A situation recently occurred with one of my clients this past week where they couldn’t change the power settings on their pc’s from Power save to any other choice. No matter what they tried as soon as they hit ok, the setting would go back to power save mode. There are a couple of reasons why you would not want power save mode. In there case, the PC’s were actually cash registers (Running Windows XP), and in power save mode, if the pc did not have any activity for a period of 3 minutes (Screenshot below is not from the affected terminals), the pc would go into sleep mode (as XP was turning off, the screen and the hard drive). This setting is not good for Point of sale software, as the pc going to sleep tends to corrupt the point of sale software.
The solution I came up with involved taking a copy of the power management registry entries from a functional machine and then installing the good registry files in the corrupt machine. The process worked very well and everything ended functional again.
Another possible problem one can face with the power management settings is that you have nothing listed.

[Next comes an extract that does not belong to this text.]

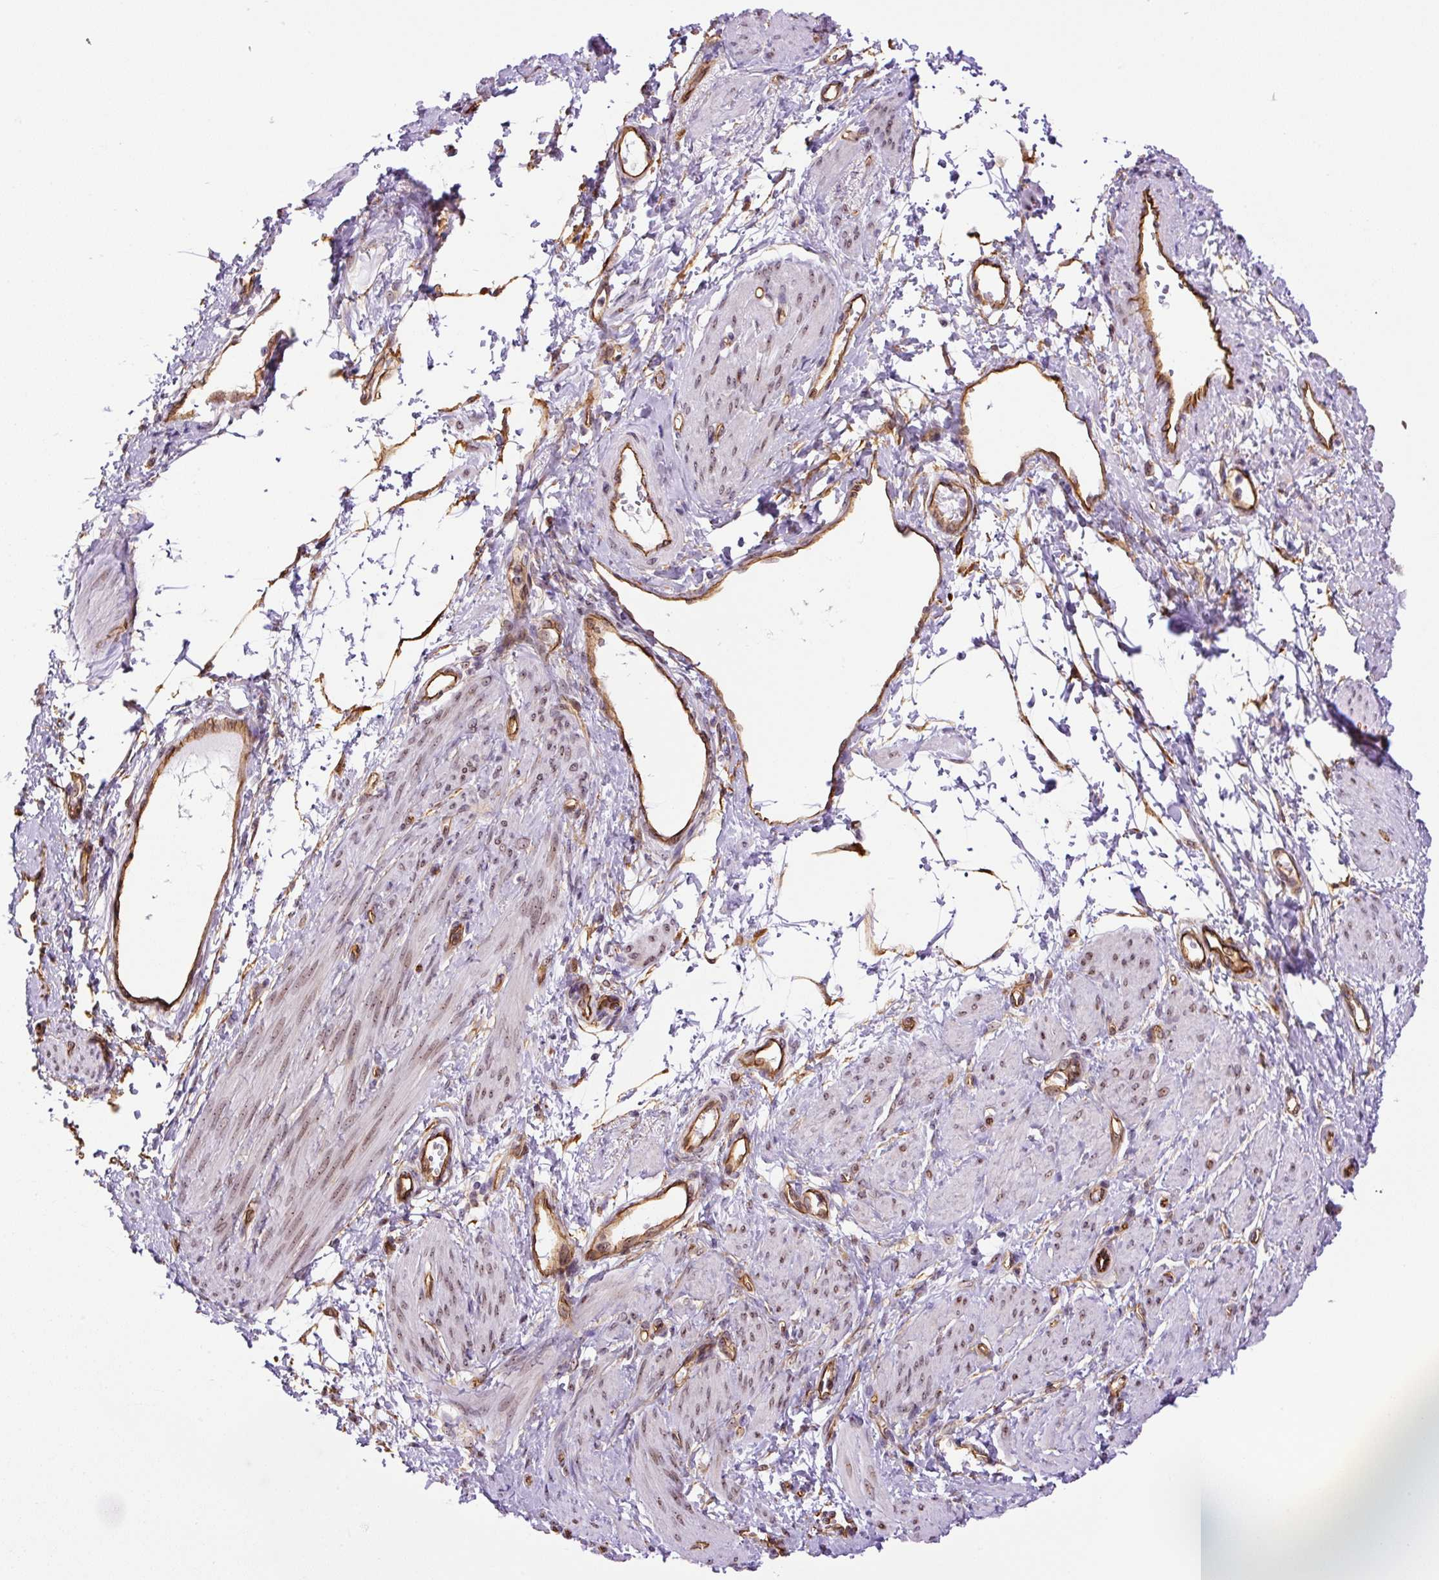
{"staining": {"intensity": "weak", "quantity": "<25%", "location": "nuclear"}, "tissue": "smooth muscle", "cell_type": "Smooth muscle cells", "image_type": "normal", "snomed": [{"axis": "morphology", "description": "Normal tissue, NOS"}, {"axis": "topography", "description": "Smooth muscle"}, {"axis": "topography", "description": "Uterus"}], "caption": "Micrograph shows no protein staining in smooth muscle cells of benign smooth muscle. Nuclei are stained in blue.", "gene": "MYO5C", "patient": {"sex": "female", "age": 39}}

The same bug that would allow the settings not to save, can just as easily remove all the settings within the power management function.
With that all being said, I now share the .reg file I used to restore the settings on all the broken machines.
Just click on the download button below to start the file download. Keep in mind that the file you will be downloading is a registry file (.reg) so your Windows software or Antivirus software may prompt for a message about it being unsafe to download this type of file. The file itself is fine, you can ignore the messages (for this file, however, when surfing the internet that is a message you should not normally ignore), download the file to your desktop and then double click the file to enter the info into the registry.
Any questions drop me a line.
(http://cid-8804db538b4de88c NULL.skydrive NULL.live NULL.com/self NULL.aspx/ NULL.Public/Winodws%20Power%20options%20fix/XP%20PowerCfg%20Fix NULL.reg)
Keep in mind that this file is use at own risk, as neither I nor anyone else at TGM know exactly what your configuration is and this file is being offered as best effort help only.